Con queste parole si è chiuso il videomessaggio in cui Matteo Ricci, candidato del campo extra large del centrosinistra alle prossime elezioni regionali, ha annunciato di aver ricevuto un avviso di garanzia.
L’ex Sindaco di Pesaro è stato iscritto nel registro degli indagati dalla Procura nell’ambito dell’inchiesta denominata “Affidopoli”: indagine giudiziaria sugli affidamenti diretti a due associazioni culturali pesaresi durante i dieci anni della sua amministrazione.

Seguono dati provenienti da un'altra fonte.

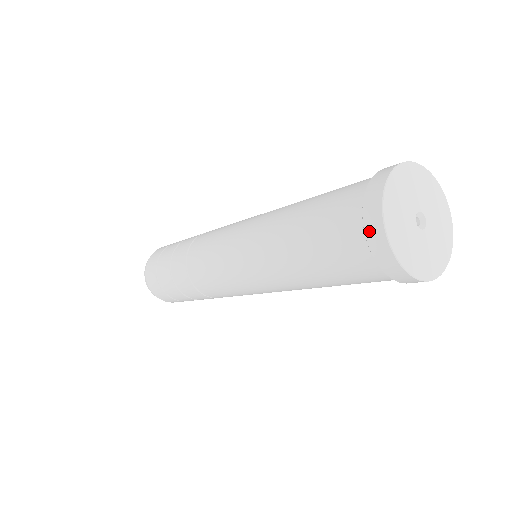
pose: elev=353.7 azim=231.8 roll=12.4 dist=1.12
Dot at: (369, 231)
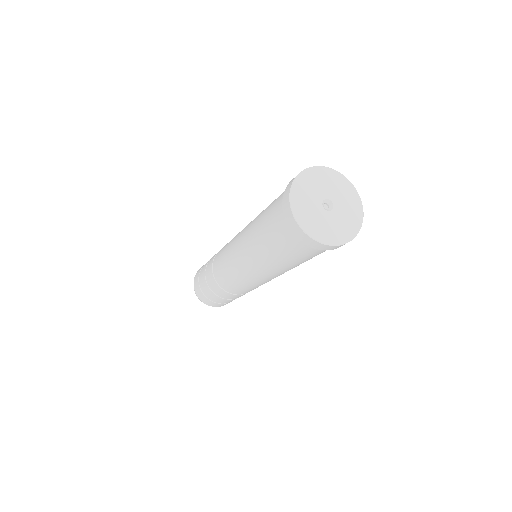
Dot at: (284, 198)
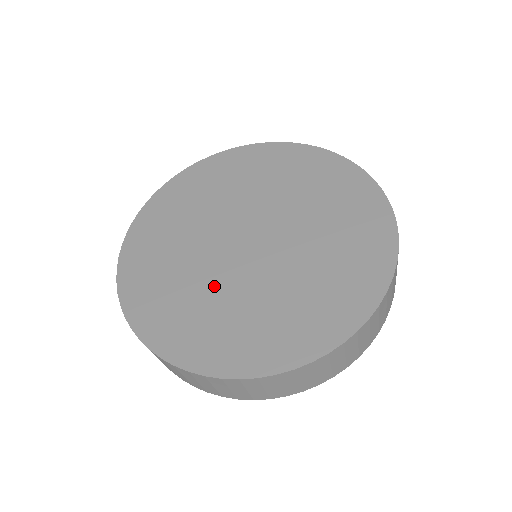
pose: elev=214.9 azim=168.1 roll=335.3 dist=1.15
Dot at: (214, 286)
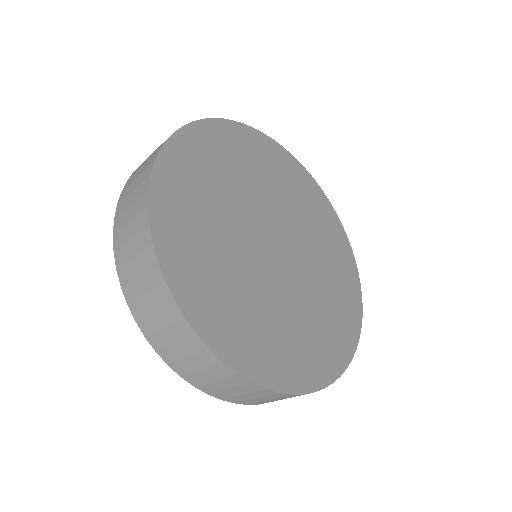
Dot at: (295, 304)
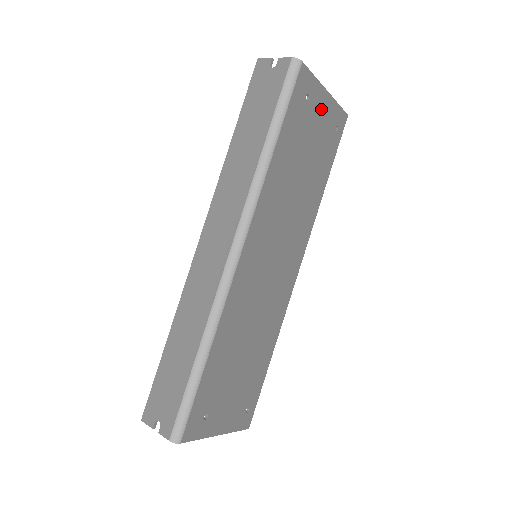
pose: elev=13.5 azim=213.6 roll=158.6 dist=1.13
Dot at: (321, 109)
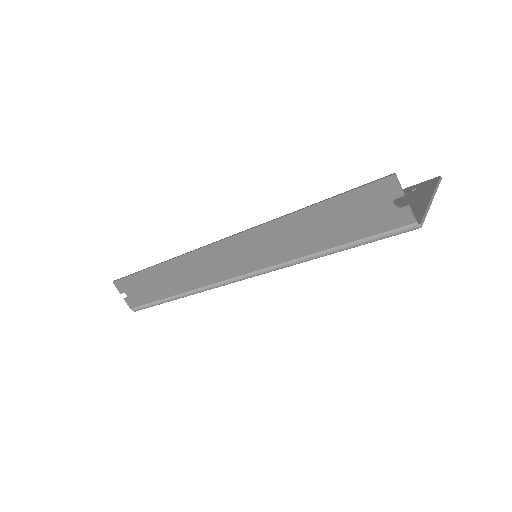
Dot at: occluded
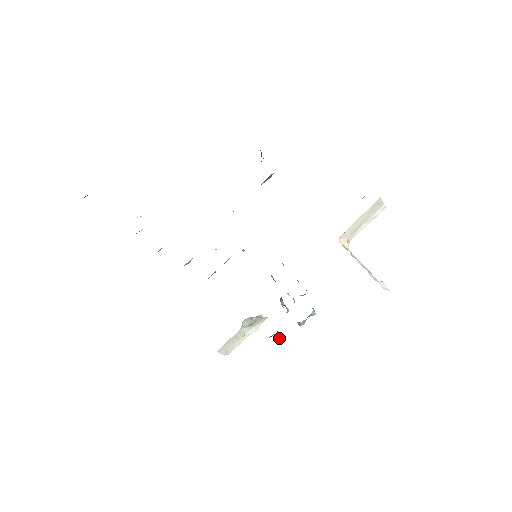
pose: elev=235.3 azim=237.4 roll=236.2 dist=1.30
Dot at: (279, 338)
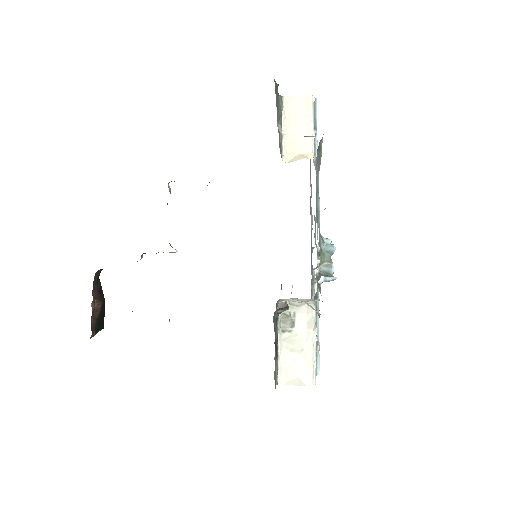
Dot at: occluded
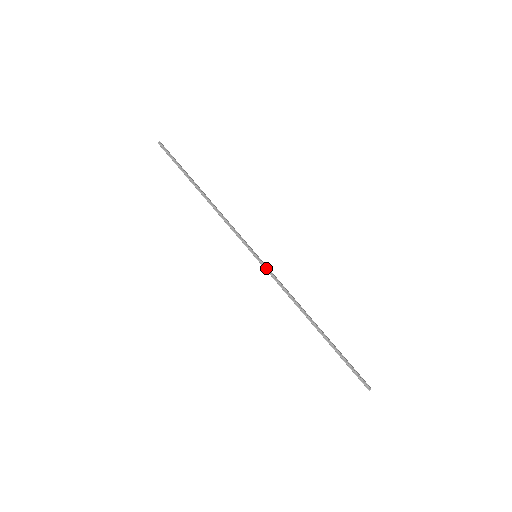
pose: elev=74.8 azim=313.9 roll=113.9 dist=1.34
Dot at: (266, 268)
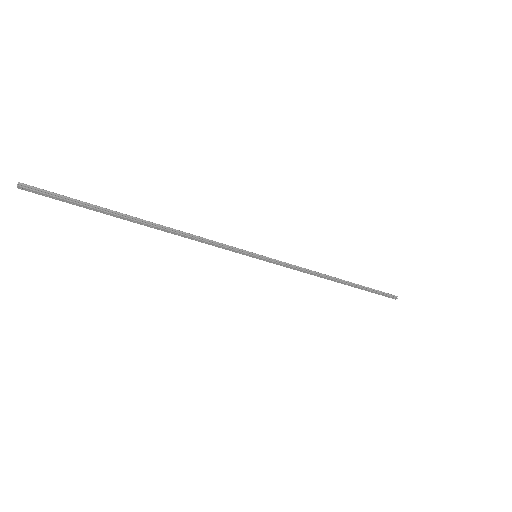
Dot at: (274, 260)
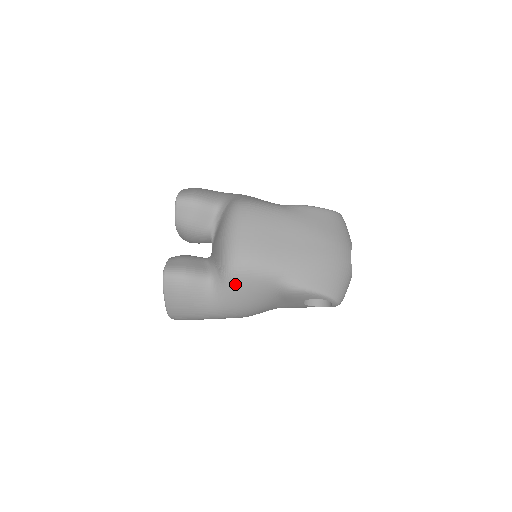
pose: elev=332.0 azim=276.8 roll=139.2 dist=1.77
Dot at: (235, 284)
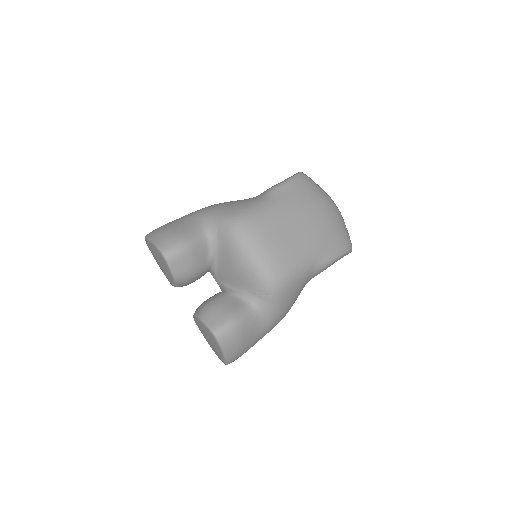
Dot at: (283, 298)
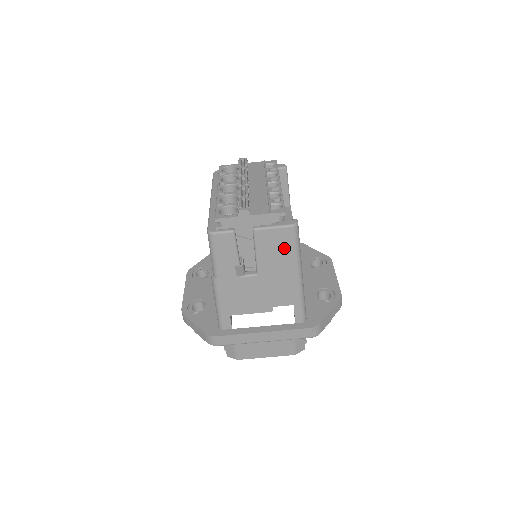
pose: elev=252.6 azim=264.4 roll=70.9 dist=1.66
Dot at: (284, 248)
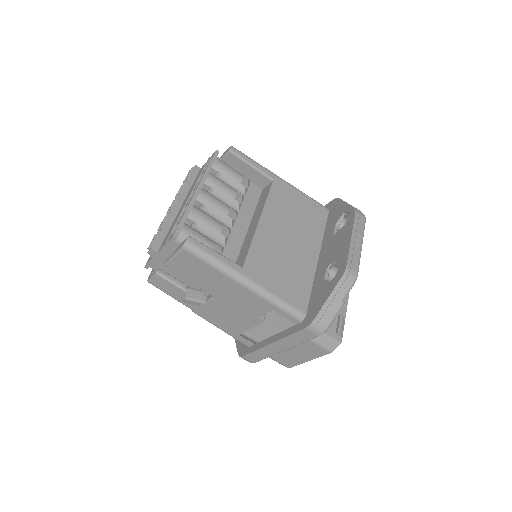
Dot at: (201, 268)
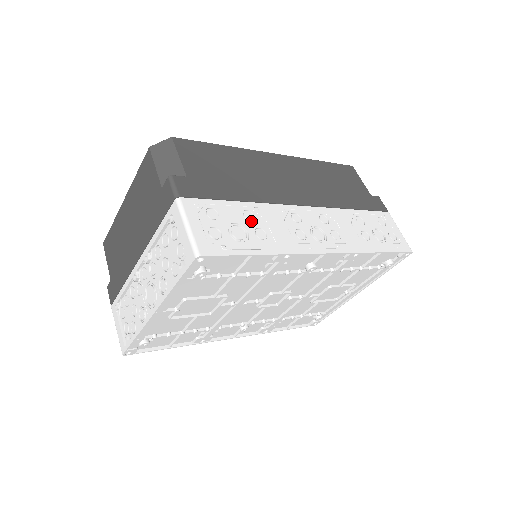
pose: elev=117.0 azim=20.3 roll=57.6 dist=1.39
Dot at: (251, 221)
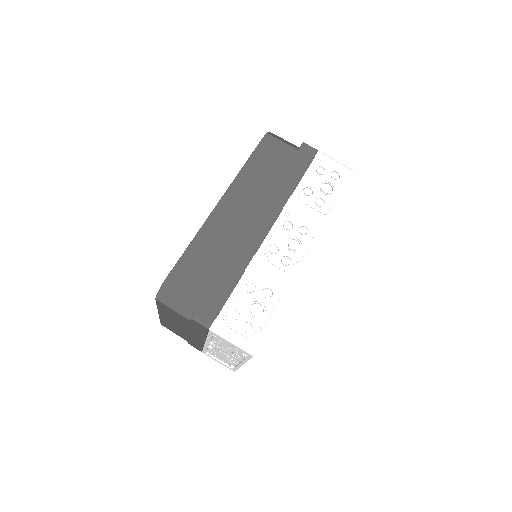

La notizia, come prevedibile, può essere paragonata a una scossa tellurica avvenuta nel panorama politico marchigiano, per giunta, all’interno di una campagna elettorale già di per sé aspra.
Matteo Ricci entra nel merito dell’inchiesta.
«Sono sorpreso perché in 15 anni di amministrazione non mi sono mai occupato di affidamenti pubblici, mi sono sempre fidato ciecamente dei miei dirigenti e collaboratori. Mai avevo avuto alcun tipo di segnalazione diversa o strana rispetto all’esecuzione dei lavori. L’ho ripetuto per mesi e lo ripeterò al Procuratore che spero di vedere il prima possibile. Sono sereno nel merito».
La tempistica, però, non convince l’eurodeputato dem.
«Sono molto amareggiato e arrabbiato perché l’avviso di garanzia arriva il giorno dopo la convocazione delle elezioni, dopo un anno di indagini. C’è anche tanta rabbia. Io come sempre sono fiducioso nel lavoro della magistratura e sono convinto che smonteremo subito queste accuse».
Dal mondo politico è arrivata la solidarietà e il sostegno da una consistente fetta della coalizione di centrosinistra, mentre dal M5S sembra giungere qualche segnale di nervosismo.
Il centrodestra evidenzia le opacità nell’azione amministrativa di Ricci e mette in risalto le contraddizioni politiche interne alla coalizione avversaria, pur mantenendo un profilo in larga parte garantista.
I prossimi giorni si prevedono caldissimi.